On Thu, Aug 02, 2001 at 12:52:15PM +0200, BERND.STURM@xxxxxxxxxxxx wrote:
> We did packet captures with tcpdump and saw that the sender wouldn´t open up
> its tcp send window wide enough and every once in a while stall with its
> sending.
> This effect didn´t occur with 2.2.16 but all the kernel settings in
> /proc/sys/net were the same !
2.4 has an additional global TCP memory limit; see the tcp_mem entry in
/usr/src/linux/Documentation/networking/ip-sysctl.txt for details.
It also has more sysctls to tune the TCP buffer management, like
tcp_app_win or tcp_adv_win_scale.
> It seems, as strange as this may sound, that the 2.4.x-kernel-series has
> some kind of congestion window memory, that still remembers the congestion
> window of a former tcp-transfer, at least it acts this way.

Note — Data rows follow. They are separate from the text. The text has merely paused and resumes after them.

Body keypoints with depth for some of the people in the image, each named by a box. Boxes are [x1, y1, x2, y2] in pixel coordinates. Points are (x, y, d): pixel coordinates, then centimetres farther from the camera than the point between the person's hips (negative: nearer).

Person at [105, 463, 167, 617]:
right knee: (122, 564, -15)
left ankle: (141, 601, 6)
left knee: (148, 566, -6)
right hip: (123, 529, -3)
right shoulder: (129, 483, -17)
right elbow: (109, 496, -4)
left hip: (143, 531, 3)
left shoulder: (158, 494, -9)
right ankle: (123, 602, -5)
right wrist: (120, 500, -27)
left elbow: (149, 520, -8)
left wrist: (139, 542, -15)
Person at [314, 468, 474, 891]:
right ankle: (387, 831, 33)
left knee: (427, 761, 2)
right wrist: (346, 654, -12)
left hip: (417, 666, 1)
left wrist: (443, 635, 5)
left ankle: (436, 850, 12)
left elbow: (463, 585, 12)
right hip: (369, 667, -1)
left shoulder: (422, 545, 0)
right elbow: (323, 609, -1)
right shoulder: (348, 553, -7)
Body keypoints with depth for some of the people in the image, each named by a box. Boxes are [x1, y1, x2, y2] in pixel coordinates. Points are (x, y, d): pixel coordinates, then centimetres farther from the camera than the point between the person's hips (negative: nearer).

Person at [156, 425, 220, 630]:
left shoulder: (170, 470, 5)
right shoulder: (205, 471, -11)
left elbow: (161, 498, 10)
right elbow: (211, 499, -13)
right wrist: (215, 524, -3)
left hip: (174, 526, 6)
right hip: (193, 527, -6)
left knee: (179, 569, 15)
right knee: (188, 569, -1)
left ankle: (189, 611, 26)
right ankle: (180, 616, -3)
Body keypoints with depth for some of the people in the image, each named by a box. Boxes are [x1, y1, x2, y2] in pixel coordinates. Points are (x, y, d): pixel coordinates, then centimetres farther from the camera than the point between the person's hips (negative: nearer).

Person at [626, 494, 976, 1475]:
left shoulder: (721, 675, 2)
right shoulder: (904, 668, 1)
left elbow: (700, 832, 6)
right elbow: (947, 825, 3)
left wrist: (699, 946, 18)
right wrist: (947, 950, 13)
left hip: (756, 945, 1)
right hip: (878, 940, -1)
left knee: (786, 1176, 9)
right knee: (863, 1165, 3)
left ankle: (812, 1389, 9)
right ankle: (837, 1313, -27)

But this would
> in no way be conforming to the current tcp-standards !
2.4 saves cwnds and some other information in the destination cache, similar
to many other stacks (e.g. Solaris). You can get rid of this information
by flushing the routing cache (echo 1 > /proc/sys/net/ipv4/route/flush)
> By the way, what´s this no_cong, lo_cong, mod_cong-stuff in
> /proc/sys/net/core ??
They define how the stack drops packets on overload.